--- PROVIDED RECORDS ---
┌────────

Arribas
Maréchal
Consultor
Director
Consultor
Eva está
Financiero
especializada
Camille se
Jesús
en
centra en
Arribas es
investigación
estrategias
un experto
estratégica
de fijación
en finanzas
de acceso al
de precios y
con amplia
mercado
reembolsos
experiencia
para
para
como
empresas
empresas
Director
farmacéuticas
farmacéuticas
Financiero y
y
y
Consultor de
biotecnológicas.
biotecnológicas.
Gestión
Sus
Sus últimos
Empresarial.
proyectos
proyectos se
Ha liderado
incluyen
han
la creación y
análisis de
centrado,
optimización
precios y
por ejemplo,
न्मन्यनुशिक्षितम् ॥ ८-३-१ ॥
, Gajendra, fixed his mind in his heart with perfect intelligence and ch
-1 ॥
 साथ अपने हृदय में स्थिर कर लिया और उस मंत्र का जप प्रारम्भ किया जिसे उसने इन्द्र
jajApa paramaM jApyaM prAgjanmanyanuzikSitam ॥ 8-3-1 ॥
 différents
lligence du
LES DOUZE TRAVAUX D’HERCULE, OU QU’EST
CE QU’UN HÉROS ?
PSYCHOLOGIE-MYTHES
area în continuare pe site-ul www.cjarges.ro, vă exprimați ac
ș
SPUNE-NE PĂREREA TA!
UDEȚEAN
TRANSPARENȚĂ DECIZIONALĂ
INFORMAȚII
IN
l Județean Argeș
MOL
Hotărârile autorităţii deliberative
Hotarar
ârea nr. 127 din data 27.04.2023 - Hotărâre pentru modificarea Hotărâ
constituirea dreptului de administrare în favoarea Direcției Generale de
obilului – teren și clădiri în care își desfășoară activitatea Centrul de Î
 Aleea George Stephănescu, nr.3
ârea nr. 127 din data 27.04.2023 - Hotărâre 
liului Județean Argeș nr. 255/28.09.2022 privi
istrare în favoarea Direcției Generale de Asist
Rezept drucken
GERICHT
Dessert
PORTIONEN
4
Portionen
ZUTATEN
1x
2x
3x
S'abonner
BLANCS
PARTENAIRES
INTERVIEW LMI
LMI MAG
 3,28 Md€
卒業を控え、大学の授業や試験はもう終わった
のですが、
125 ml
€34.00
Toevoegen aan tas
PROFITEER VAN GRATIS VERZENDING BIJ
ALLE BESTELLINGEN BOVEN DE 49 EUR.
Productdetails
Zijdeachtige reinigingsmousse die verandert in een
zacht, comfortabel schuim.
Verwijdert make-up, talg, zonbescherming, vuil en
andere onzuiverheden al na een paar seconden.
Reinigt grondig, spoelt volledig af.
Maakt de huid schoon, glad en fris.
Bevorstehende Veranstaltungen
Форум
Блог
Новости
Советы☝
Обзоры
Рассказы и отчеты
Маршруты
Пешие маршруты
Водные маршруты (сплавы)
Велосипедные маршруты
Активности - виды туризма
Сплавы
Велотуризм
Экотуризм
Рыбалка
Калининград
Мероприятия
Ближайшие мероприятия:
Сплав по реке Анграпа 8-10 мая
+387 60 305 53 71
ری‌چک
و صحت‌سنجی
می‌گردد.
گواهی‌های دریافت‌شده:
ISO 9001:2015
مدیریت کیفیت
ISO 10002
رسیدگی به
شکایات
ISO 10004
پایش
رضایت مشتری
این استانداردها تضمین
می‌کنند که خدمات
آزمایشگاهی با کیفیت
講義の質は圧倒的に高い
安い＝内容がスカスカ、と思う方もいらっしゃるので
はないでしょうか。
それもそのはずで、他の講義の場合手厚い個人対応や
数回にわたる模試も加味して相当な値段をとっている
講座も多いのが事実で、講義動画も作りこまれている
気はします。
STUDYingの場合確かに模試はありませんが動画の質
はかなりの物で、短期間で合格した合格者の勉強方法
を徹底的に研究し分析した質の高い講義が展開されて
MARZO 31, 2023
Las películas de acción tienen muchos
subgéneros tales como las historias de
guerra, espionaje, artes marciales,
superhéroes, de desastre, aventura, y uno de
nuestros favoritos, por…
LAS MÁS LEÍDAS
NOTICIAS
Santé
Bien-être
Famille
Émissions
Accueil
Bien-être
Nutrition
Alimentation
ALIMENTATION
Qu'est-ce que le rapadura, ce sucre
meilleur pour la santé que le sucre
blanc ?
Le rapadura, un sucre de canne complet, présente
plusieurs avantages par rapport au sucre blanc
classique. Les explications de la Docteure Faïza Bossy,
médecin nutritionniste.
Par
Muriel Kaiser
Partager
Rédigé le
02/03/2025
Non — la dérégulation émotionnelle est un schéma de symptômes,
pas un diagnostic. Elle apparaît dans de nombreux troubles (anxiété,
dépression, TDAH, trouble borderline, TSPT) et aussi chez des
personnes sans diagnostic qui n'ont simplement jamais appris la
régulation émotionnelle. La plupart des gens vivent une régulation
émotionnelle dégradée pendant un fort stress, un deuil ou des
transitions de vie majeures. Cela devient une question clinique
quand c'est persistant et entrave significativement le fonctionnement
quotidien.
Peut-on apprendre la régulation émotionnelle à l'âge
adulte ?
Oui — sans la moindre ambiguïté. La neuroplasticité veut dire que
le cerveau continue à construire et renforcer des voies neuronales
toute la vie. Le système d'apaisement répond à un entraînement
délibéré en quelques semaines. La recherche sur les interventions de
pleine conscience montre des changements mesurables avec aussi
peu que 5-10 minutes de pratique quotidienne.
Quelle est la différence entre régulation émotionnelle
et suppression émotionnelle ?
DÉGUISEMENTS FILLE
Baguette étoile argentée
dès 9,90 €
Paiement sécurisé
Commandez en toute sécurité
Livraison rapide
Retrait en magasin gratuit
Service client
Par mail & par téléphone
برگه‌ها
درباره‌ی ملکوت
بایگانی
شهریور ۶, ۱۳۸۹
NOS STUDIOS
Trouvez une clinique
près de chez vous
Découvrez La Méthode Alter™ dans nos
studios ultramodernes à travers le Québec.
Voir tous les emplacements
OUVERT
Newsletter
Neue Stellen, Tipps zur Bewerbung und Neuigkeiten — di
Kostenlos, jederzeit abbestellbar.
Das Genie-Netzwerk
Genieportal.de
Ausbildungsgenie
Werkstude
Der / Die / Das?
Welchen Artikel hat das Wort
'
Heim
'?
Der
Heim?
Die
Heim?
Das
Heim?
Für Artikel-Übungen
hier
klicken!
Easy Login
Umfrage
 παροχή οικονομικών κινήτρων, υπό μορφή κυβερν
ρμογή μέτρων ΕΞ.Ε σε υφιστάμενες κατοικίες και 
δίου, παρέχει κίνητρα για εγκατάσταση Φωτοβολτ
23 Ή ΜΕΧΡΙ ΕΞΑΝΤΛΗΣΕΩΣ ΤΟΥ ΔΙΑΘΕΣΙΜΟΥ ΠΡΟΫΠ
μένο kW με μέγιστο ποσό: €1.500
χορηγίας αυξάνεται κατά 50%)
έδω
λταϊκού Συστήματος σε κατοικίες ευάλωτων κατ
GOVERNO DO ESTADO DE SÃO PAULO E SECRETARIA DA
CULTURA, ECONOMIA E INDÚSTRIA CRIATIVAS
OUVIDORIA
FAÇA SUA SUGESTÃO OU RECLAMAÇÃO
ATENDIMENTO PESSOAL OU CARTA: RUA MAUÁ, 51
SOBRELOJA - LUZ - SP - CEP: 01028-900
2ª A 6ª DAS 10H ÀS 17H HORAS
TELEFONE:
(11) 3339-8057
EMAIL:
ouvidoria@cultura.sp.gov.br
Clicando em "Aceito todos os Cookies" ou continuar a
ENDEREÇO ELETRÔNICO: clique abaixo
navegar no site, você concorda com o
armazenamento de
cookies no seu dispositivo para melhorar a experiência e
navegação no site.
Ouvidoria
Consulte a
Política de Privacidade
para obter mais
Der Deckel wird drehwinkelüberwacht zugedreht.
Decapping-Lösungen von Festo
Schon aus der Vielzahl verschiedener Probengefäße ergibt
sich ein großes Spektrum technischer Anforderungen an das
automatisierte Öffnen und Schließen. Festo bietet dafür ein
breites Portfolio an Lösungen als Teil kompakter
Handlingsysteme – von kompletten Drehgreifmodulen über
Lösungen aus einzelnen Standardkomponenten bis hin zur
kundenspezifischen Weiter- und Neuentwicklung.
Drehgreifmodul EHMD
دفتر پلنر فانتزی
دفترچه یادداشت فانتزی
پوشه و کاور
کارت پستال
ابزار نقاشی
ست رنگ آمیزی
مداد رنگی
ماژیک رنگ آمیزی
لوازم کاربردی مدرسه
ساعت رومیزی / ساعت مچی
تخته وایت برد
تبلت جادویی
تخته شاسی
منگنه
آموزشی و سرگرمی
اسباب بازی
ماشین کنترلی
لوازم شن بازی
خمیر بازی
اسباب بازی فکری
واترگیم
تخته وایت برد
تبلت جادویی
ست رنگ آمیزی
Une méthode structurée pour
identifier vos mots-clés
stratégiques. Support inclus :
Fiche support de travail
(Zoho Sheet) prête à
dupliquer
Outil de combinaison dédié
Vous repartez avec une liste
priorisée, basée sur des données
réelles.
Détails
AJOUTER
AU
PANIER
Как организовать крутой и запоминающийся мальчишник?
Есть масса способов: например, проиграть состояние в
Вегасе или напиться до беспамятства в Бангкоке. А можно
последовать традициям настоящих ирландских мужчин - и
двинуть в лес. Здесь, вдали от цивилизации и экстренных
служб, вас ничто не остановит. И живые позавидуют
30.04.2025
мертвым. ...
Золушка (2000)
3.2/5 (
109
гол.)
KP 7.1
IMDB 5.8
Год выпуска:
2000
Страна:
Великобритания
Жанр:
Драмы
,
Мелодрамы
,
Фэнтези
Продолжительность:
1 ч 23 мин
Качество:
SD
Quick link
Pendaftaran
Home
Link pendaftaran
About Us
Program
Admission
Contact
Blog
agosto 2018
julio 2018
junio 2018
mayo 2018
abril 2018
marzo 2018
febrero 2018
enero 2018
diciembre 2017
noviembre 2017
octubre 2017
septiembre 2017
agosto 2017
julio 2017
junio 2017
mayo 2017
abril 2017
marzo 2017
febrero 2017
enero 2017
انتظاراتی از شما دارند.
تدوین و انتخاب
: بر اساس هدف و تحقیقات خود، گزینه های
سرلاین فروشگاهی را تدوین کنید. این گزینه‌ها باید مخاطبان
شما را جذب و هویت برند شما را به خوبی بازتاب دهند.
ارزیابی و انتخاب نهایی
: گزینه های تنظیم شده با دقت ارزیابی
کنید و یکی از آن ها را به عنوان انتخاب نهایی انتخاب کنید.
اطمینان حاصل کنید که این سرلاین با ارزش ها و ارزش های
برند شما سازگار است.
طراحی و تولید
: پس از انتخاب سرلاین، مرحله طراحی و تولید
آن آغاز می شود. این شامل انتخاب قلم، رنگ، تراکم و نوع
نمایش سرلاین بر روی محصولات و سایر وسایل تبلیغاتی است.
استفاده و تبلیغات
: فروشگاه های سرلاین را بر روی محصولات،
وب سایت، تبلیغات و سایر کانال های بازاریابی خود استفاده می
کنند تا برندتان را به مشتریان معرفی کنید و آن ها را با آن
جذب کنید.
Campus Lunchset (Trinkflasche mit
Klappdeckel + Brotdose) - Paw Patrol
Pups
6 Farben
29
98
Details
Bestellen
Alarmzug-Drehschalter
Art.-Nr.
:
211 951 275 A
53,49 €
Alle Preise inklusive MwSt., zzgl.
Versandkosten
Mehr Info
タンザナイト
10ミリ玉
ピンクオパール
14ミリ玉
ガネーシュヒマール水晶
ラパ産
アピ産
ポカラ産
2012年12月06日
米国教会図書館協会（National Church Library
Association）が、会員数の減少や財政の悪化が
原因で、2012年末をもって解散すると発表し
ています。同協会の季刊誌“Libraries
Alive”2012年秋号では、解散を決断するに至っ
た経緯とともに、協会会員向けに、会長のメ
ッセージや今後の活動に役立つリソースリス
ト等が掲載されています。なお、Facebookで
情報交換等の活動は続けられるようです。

└────────

--- PROBLEM DESCRIPTION ---
Gather every line in the records that contains the word "نهایی", and copy each of those lines in full.

--- TASK SOLUTION ---
ارزیابی و انتخاب نهایی
کنید و یکی از آن ها را به عنوان انتخاب نهایی انتخاب کنید.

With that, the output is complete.